Over sought by the Coos Bay Downtown Association, an independent organization with a mission to revitalize the down-town area, the market runs from the first Wednesday in May through the end of October. Within the season the market runs every Wednesday from 9am to 2pm, making it a big part of the community’s lifestyle.

“I think it is really important for customers, for community members to be able to directly consume fresh, wholesome produce that is grown in their region,” said Market Manager Karlee Cottrell.

Cottrell was born and raised in Coos Bay. After living out of town for a while, two and a half years ago she moved back and found a position she’s always wanted to get involved with. Starting as the Assistant Manager, she took over as the Market Manager in September and her favorite part about the market is the sense of community that it brings in.
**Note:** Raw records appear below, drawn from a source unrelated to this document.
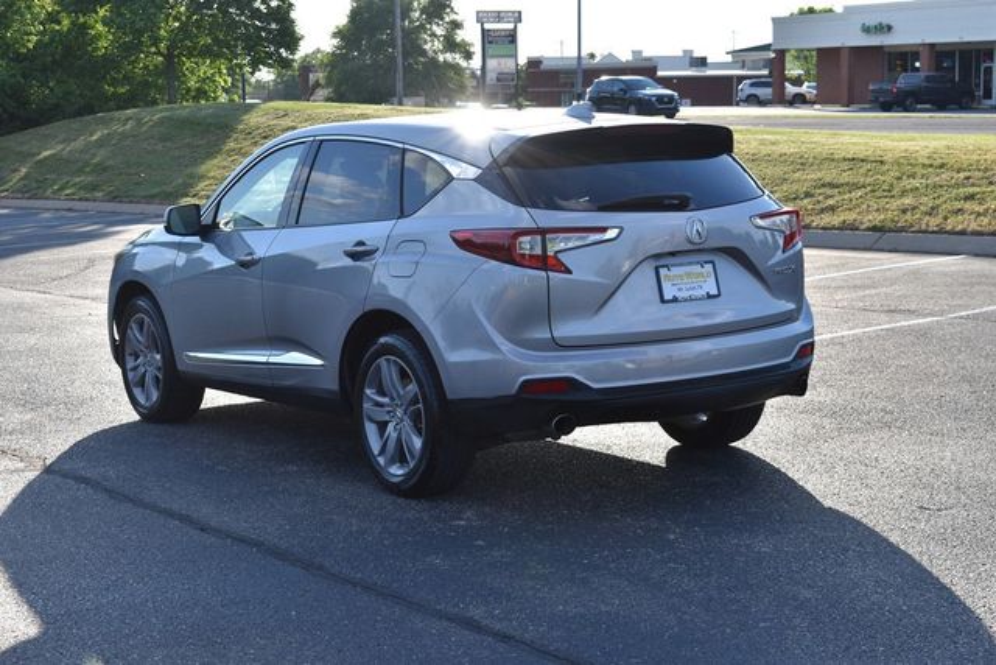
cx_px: 498
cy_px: 332
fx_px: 1743
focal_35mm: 63
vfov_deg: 21.6
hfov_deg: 31.9
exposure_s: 1/250
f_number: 8
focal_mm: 42
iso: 200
“It connects a whole range of different individuals,” said Cottrell. “As far as the vendors who come form the Salem area, all the way down to the Roseburg area to come sell here and then all of our community members who come to shop here as well as the tourist that are traveling through. So it gives a really good opportunity to let people see what our region has to offer.”

According to Cottrell, the market sees around 2000 customers every Wednesday with a good portion of those being tourists visiting the area. The attraction brings in people from all over, representing a large amount of local businesses and artists.

“I think that is really important as an economic stimulus as well,” said Cottrell. “This money is coming from community members and going back into the community.”

Vendors that want to participate in the Farmers Market can do so by applying through the online application process and paying a $17 non-refundable application fee. Customer’s that are on Oregon Food Stamps can also shop at the market.